A few scientists have arrived at a radically different conclusion, positing that microbes form clouds, use them for dispersal over long distances, and may even cause changes in wind speed that get them airborne in the first place. Much of this highly speculative work falls within the pottiest parts of the Gaia Hypothesis.

The argument about microbes controlling weather patterns for their own devices begins with the idea that clouds are products of a biogenic process involving the formation of water droplets and ice crystals around airborne microbes. The bacterium Pseudomonas syringae is one of these biological rain makers. Pseudomonas infects cereals, peas, beets, and other crop plants. Proteins on its cell surface increase the temperature at which water freezes, inducing ice crystal formation on the leaves of its hosts. The crystals damage the leaves, bathing the bacterium in plant nutrients.

Pseudomonas is found in the atmosphere, along with other bacteria, and its isolation from hailstones supports the idea that it may be a player in cloud formation. Many other microbes have similar ice-nucleating properties and are found in raindrops and snow fakes.

Another biogenic mechanism of cloud formation involves chemical emissions from microbes rather than the physical properties of the cells themselves. Vast blooms of the marine coccolithophorid Emiliania huxleyi operate as huge dimethylsulfde (DMS) factories.

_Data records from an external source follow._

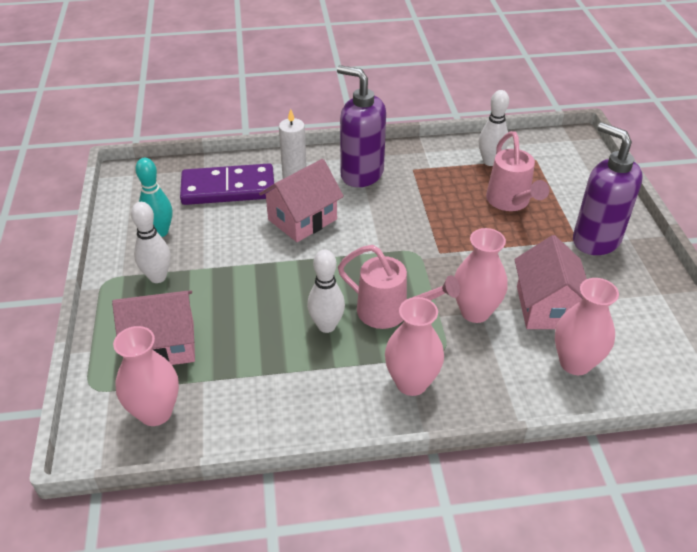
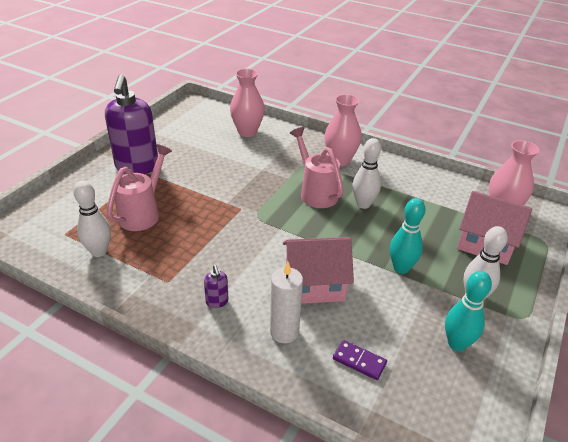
camera: 145 degrees left, 5 degrees down
purple domino [180,163,274,205] -> purple domino [333,340,387,380], size x0.44
purple soap dispenser [337,65,386,187] -> purple soap dispenser [204,265,229,308], size x0.40
pink vase [454,228,508,323] -> none
pink house [515,235,587,329] -> none
none -> turquoise bowling pin [390,198,425,274]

DMS synthesis is a by-product of the alga’s method of maintaining hydration (osmotic regulation), and the compound acts as a potent cloud former over the ocean.

The influence of microbes on weather patterns is a powerful illustration of the importance of the microscopic world in controlling the health of the biosphere, but this does not mean that there is any adaptive significance to these physical processes.


What matters for me is not only that Money mentioned this theory but explained the reasoning behind it. No matter how crazy the microbe-cloud connection might sound to you or me, we do see from Money's breakdown that it wasn't pulled out of thin air.